Catch a glimpse of the Wolfe Islander IV as it passes through Kingston on Saturday, Oct. 9, 2021, weather pending
Two new electric ferries, at a combined cost of $94 million, are set to replace the current ferries in Kingston in the Spring of 2022. The ferries — the Wolfe Islander IV and the Amherst Islander II — will serve those travelling to and from Wolfe Island and Amherst Island, respectively. Lori Alarie, Communications Coordinator for the Regional Services and Relationships Office for the Ministry of Transportation, answers our questions about the new vessels.
Where are the electric ferries located at the moment? When will it pass by Kingston and the approximate arrival time in Picton?
The Wolfe Islander IV is currently in Montreal and, weather pending, it is currently on pace to pass through Kingston on Saturday, however, this may change, including whether the vessel will navigate the south side in American waters instead of north towards Kingston. Unfortunately, a firm estimated time of arrival (ETA) cannot be provided due to weather (fog, winds, etc.).
Please note you can track the location of the Wolfe Islander IV using the public marine traffic website that provides real-time position information.
Visit MarineTraffic: Global Ship Tracking Intelligence | AIS Marine Traffic here: https://www.marinetraffic.com/en/ais/home/shipid:6473120/zoom:10
Tell us more about the electric ferries: the manufacturer, the size and colour, the cost, how many cars and people it will hold compared to the current ferries we have right now?

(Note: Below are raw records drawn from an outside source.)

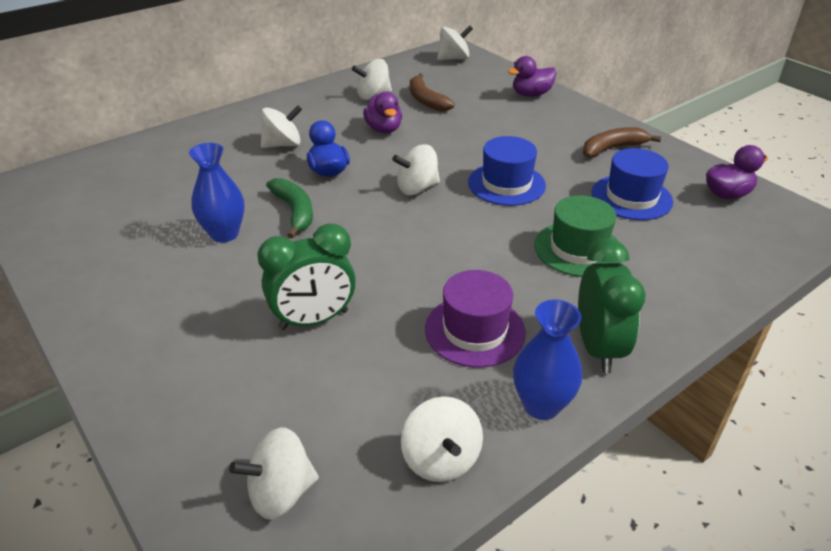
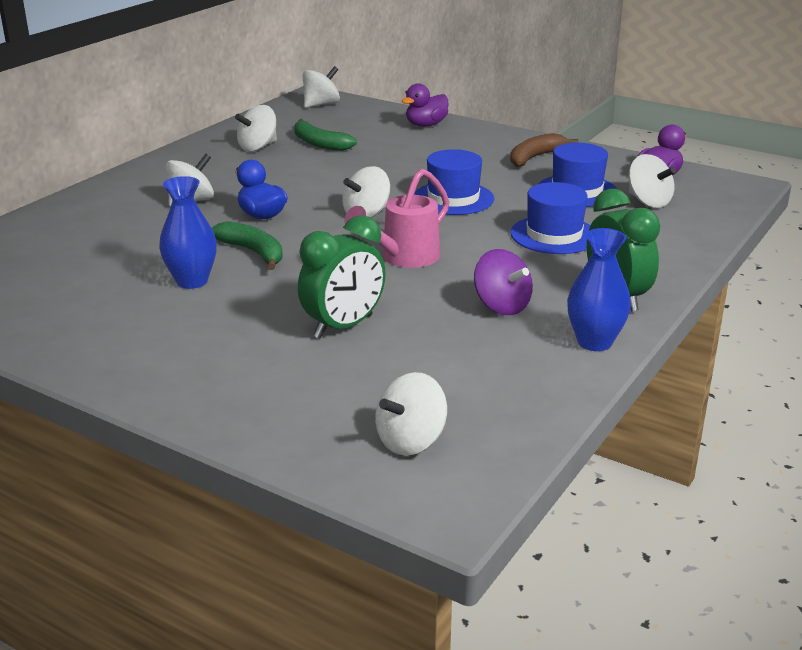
camera: 20 degrees left, 10 degrees down
(384, 129) = (293, 173): purple duck -> none
(419, 247) = (404, 258): none -> pink watering can
(426, 100) = (319, 143): brown banana -> green banana
(441, 459) = (534, 391): white spinning top -> white spinning top (648, 202)
(475, 330) = (501, 306): purple hat -> purple spinning top
(578, 249) = (554, 235): green hat -> blue hat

The vessels were built by Damen Shipyards in Galati, Romania. The Wolfe Islander IV is 98 metres long; it is white with black accents and holds up to 399 passengers and 85 vehicles. The Amherst Islander II is 71 metres long; it is white with black accents and holds up to 299 passengers and 45 cars. Total cost for both vessels was $94 million.
The current Wolfe Islander III holds 294 passengers and 55 vehicles; while the Frontenac II (which the Amherst Islander II will replace) holds 276 passengers and 35 vehicles.

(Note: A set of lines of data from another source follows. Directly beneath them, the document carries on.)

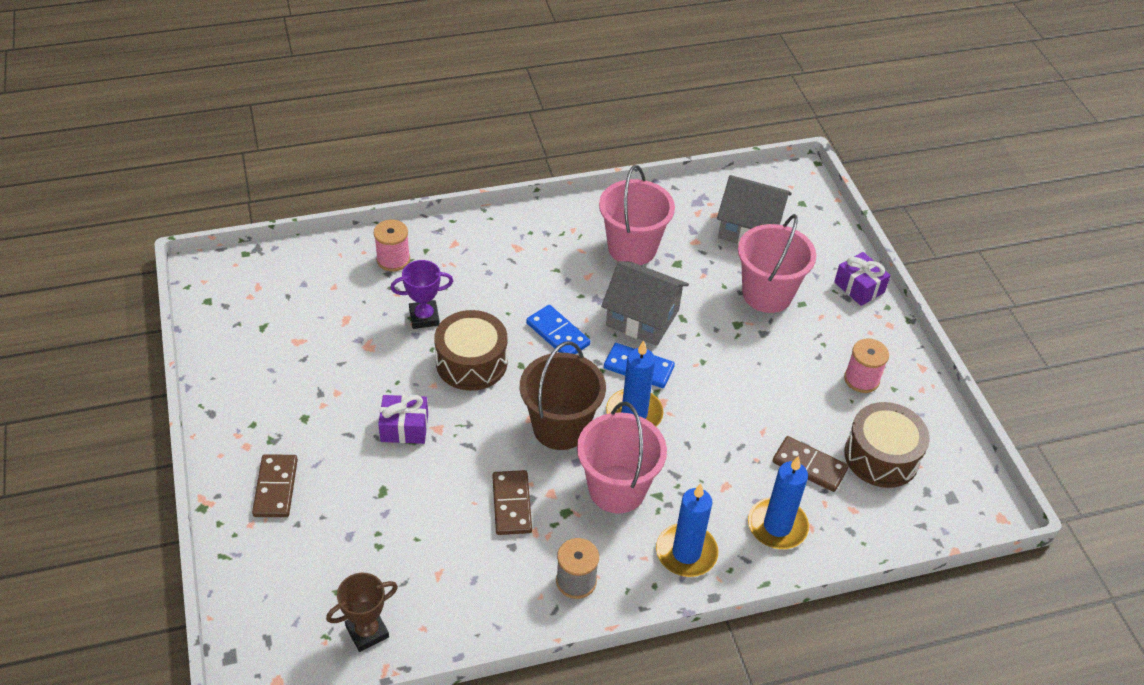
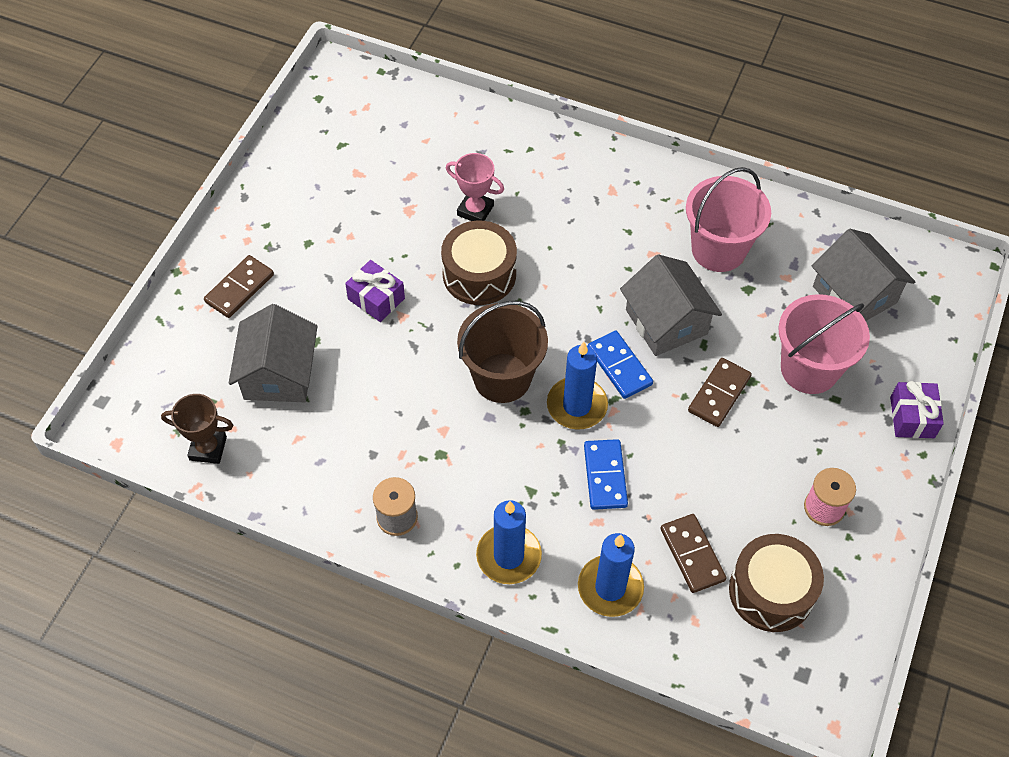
camera: 40 degrees right, 10 degrees up
(374, 534) = (279, 373): none -> grey house
(393, 259) = (495, 142): pink spool -> none
(424, 317) = (475, 210): purple trophy -> pink trophy
(511, 504) = (403, 418): brown domino -> brown domino (719, 394)
(557, 334) = (575, 292): blue domino -> blue domino (605, 476)
(617, 489) = (501, 462): pink bucket -> none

Why is it important to switch to e-ferries? What are its advantages over the conventional ferries?
In full electric mode, there are no emissions, which greatly reduces the carbon footprint. In addition, there are fewer moving parts, less vibrations and significantly reduced noise for both passengers and ferry staff.
Will passengers notice anything different on an electric ferry while on board (compared to a conventional ferry)?

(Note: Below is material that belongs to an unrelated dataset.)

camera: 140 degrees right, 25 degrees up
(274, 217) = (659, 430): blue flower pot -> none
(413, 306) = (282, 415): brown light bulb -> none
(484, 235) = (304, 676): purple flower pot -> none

The ferry is anticipated to have a much quieter experience for the passengers and with the reduced vibrations, the ride is likely to be smoother overall.
How will it be charged? How long will a charge last and how often does it need to be charged?
Once the shore-based infrastructure is complete, the vessel will be charged via a charging arm that will connect to the vessel each time the vessel docks. The transfer of energy takes approximately 7-9 minutes and can be safely done while loading and unloading the vessel. The batteries onboard are able to last several return trips without any additional charging; however, the current setup maintains an 80 per cent charge at all times.
Who is funding the purchase of the e-ferries and why?
The government of Ontario is funding 70 per cent of the two new ferries and the Federal government is contributing 30 per cent of the overall costs.
How will passengers be impacted? Will there be a cost difference to ride one?
There will be a separate loading ramp for walk-on passengers which will create a safer environment for the users. In addition, there is an upgraded passenger cabin for a comfortable ride. The ferry to Wolfe Island has no cost and at this time there are no plans to implement a fare to use the Wolfe Islander IV.
Where will it be docked and when will it be in operation in Kingston?
The Wolfe Islander IV will be moored in the Picton Terminals for training and is expected to go into service Spring 2022.
Picton Terminal’s Port Manager Graham Seymour said in a phone interview that “we’re super excited about the opportunity to help out and provide a safe berth for (the electric ferries). (We) couldn’t be happier to be a part of the team.”
It is currently unknown whether the ferries will pass through Kingston on the Wolfe Island or Kingston side of the St. Lawrence River. Kingstonist will update this article as more information becomes available.